===== Information =====

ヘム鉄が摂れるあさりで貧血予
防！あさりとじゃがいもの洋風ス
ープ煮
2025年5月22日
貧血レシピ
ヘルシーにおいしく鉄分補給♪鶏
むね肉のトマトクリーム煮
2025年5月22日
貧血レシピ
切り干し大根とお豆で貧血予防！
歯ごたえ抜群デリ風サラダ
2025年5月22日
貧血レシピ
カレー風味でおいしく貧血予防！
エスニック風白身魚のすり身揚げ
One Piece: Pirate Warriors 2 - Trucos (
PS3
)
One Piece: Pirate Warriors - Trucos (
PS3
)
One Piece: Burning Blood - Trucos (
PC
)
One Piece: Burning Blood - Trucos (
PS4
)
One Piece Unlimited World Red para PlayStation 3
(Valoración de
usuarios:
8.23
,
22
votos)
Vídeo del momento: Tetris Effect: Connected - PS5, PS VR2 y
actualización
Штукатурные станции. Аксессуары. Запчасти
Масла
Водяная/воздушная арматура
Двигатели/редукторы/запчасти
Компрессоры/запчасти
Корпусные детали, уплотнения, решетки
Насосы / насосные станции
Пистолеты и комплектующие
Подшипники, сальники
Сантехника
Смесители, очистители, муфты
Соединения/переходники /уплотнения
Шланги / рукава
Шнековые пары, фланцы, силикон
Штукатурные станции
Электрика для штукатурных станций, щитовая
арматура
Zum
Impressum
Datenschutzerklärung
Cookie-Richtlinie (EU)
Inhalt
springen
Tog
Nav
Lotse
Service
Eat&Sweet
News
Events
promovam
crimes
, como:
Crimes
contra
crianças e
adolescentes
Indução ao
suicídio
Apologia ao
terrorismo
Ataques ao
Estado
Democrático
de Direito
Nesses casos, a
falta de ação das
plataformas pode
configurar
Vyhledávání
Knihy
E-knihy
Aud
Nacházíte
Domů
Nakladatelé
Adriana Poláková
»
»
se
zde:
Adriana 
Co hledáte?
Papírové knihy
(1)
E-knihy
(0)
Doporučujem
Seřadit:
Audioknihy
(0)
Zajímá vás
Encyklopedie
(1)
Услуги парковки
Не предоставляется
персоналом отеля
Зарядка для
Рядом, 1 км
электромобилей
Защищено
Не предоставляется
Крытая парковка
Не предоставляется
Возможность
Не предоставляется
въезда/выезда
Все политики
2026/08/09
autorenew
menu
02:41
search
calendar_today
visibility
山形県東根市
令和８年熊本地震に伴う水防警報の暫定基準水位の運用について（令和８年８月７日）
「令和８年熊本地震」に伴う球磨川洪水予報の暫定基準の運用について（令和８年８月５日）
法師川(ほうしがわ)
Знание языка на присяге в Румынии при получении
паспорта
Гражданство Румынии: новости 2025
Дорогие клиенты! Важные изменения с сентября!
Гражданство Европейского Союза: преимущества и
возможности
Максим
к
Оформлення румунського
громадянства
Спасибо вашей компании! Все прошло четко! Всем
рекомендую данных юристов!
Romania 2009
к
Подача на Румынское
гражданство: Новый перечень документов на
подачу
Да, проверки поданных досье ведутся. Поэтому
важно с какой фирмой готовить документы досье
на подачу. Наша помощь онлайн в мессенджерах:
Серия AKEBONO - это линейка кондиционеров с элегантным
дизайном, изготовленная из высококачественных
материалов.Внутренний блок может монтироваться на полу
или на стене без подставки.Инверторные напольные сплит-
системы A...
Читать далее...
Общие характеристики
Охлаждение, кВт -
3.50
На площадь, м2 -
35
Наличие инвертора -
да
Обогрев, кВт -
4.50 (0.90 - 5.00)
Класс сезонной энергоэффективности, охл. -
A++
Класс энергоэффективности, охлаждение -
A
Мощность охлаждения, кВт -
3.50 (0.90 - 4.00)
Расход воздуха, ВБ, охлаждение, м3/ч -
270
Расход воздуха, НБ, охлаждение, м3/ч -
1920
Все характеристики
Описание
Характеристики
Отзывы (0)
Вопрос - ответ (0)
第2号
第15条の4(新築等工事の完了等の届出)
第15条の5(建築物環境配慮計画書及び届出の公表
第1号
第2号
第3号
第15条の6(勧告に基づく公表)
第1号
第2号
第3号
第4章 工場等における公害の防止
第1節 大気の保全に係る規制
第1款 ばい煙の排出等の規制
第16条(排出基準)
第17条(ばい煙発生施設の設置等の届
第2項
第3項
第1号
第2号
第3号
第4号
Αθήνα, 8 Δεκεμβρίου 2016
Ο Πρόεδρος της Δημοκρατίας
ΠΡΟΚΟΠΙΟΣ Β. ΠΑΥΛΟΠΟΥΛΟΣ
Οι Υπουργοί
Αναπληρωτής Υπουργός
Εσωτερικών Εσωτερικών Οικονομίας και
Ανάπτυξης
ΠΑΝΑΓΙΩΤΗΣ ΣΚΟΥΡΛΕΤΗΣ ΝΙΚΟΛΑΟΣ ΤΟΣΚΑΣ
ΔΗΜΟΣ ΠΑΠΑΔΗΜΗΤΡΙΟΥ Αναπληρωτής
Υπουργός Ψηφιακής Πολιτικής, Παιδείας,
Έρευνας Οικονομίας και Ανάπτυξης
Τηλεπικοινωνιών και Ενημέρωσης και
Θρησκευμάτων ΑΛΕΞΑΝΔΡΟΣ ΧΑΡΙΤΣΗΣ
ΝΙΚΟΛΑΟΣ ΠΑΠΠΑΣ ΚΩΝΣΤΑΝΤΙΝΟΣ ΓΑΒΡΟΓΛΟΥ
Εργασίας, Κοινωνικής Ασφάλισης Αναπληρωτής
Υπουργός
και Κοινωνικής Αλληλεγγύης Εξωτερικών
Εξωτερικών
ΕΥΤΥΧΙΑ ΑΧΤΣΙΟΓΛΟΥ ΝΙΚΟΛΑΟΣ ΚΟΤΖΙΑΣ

=====

Request:
Look through the listing, and copy each line that contains the word "Warriors".

Answer to this problem:
One Piece: Pirate Warriors 2 - Trucos (
One Piece: Pirate Warriors - Trucos (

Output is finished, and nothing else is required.